- _THINGS TO DO_:
(1) In the records, from their start through the line containing "necesitas para volar", change "назад" to "тому" and write out that stretch with everything else left as it is.
(2) Pick up the lesson on tests of significance after its last sentence and keep it going.

- _READING TEXT_:
════

Another Test of Significance (Chapter 26.6)

A. An example from last time

This question comes from an old final.

A lawyer who knows a little bit about statistics decides to find out exactly how many sheets of designer toilet paper are in the rolls he usually buys at his local "Why-Pay-Less?" store. Although the package advertises that there are 1000 sheets per roll, he thinks the rolls run out too quickly and therefore must have less than 1000 sheets. He calls the manufacturer and learns that the rolls are normally distributed with a mean of 1000 sheets per roll and a standard deviation of 12 sheets.

He goes out and buys a package of 9 rolls. Treat this like a random sample. He counts each sheet in the 9 rolls and comes up with the following:

998, 999, 1001 ,1000, 921, 999, 1001, 998, 997

1. Does the lawyer have enough evidence to sue the manufacturer for false advertising? Use a 5% level of significance as your rule of thumb.

The Null Hypothesis is: the average = 1000
The Alternative Hypothesis is: the average is less than 1000
The test statistic looks like

  Z =    990.44 - 1000
       -------------------- = -2.39 about -2.40
        SQRT(9) x 12
        -----------
              9

The area between Z=+2.40 and Z=-2.40 is 98.36 percent. So the area below Z=-2.40 is (100 - 98.36 / 2) = .82%. If the manufacturer's claim is true, then the lawyer only had a .82% chance of drawing a random sample of size 9 with an average as low as 990.44 or lower.

This .82% chance is a lot lower than the 5% level that we're using as a "rule of thumb". I'd say he's got evidence.

2. Lawsuits are expensive and time-consuming and this lawyer is cautious. He hires you to analyze his data with this thought in mind: given what you have learned about means, medians, standard deviations, extreme observations, sample sizes, perhaps this data set has an unusual observation. If you think it does, go ahead and remove it from the sample and perform a second significance test. Would you advise him to pursue his lawsuit against the manufacturer?

If you think it does not, explain why not.

OK. The roll with 921 looks strange. 921 is about 79 sheets less than expected value for a single roll or its about a Z= 6 away (i.e. 6 standard errors for a sample of 1).

You have two routes here -- if you delete the 921 from the list and treat it like a sample of 8, the average is now 999.125. The new Z would be about -.20 or there is a 42% chance of getting an average of 999.125 for a sample of 8. You might advise him not to pursue a lawsuit.

On the other hand, you could recommend that he recheck the roll of 921 to make sure it is 921. Or that he take another sample. If he bought 9 more rolls and got another bad one like the 921...he really may have enough evidence to pursue a lawsuit. The company may be quite smart about cheating its customers.

B. Some Notes

Statistical Significance. We use the term "significant" in the statistical sense to mean that an observed difference is likely a real difference and not explainable in terms of sampling error. The level of likelihood used in our analysis is 95%. In other words, when we say a difference is significant we are saying that there is a 95% chance that it is a real difference and not the result of sampling error. This does not mean that the particular result is important in a managerial or any other sense.

════

- _PROVIDED ENTRIES_:

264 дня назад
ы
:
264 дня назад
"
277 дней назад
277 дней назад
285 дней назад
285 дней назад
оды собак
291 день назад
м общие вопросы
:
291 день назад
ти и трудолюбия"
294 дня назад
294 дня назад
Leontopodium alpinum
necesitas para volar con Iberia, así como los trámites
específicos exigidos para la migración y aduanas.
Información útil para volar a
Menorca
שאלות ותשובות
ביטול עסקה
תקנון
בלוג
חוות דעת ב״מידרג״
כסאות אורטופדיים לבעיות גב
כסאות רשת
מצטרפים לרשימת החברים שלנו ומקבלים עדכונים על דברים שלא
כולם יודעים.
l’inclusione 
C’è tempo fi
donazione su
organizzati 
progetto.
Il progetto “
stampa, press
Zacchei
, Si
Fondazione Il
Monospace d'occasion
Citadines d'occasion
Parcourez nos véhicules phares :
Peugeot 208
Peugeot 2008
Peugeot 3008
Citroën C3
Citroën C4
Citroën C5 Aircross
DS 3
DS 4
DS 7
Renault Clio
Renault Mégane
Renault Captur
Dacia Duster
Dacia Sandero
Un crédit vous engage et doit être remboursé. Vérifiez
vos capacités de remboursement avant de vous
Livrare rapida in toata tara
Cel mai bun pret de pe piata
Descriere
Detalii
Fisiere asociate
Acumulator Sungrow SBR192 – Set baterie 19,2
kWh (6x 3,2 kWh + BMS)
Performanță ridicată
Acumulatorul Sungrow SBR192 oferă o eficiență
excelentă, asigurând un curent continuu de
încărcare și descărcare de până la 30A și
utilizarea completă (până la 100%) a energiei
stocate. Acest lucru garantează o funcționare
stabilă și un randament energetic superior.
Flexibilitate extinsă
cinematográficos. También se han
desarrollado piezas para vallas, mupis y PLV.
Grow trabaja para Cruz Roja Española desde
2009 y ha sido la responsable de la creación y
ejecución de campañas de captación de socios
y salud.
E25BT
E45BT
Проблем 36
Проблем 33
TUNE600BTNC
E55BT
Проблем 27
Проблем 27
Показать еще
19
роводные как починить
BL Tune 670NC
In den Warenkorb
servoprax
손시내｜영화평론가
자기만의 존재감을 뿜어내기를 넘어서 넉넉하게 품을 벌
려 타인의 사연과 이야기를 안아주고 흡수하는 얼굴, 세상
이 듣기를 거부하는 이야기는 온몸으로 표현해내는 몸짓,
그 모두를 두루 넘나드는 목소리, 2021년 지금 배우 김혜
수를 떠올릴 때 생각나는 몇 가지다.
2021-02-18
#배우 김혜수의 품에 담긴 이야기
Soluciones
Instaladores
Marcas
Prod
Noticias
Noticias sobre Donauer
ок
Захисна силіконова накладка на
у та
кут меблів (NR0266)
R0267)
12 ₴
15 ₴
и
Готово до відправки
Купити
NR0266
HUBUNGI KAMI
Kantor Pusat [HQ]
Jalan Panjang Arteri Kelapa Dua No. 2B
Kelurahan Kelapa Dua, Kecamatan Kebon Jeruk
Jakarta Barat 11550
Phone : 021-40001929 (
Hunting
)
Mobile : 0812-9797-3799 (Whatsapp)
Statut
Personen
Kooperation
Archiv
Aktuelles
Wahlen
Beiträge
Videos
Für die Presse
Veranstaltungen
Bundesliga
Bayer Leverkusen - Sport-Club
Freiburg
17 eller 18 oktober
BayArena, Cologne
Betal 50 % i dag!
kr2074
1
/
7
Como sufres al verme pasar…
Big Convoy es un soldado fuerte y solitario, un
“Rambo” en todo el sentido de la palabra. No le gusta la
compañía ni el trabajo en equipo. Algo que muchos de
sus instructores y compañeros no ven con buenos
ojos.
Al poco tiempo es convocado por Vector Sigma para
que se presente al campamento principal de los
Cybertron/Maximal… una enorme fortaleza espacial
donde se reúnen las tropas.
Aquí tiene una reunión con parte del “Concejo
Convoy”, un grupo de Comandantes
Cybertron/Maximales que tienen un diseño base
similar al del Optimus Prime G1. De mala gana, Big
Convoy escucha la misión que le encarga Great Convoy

════

- _TASK-BY-TASK RESULTS_:
(1)
264 дня тому
ы
:
264 дня тому
"
277 дней тому
277 дней тому
285 дней тому
285 дней тому
оды собак
291 день тому
м общие вопросы
:
291 день тому
ти и трудолюбия"
294 дня тому
294 дня тому
Leontopodium alpinum
necesitas para volar con Iberia, así como los trámites

(2)
If a particular difference is large enough to be unlikely to have occurred due to chance or sampling error, then the difference is statistically significant.

Mathematical differences. By definition, if numbers are not exactly the same, they are different. This does not however suggest that the difference is either important or statistically significant.

Managerially important differences. If results or numbers are different to the extent that the difference would matter from a managerial perspective, we can argue that the difference is important. For example, the difference in consumer response to two different packages in a test market might be statistically significant but yet so small as to have little practical or managerial significance.

C. The t-test

When you are in small sample situations and the population SD is unknown, the z-test must be modified. So we have something called a t-test.

It is like the z-scores you learned in Chapters 21 and 23 except the difference is in the calculation of the "SD of the box".

You are not allowed to just substitute the SD of the box with the sample SD when your samples are small (below 25).

And you can no longer use the normal curve on page A-105 but instead you must you the t-table on page A-106 to read off areas and get p-values.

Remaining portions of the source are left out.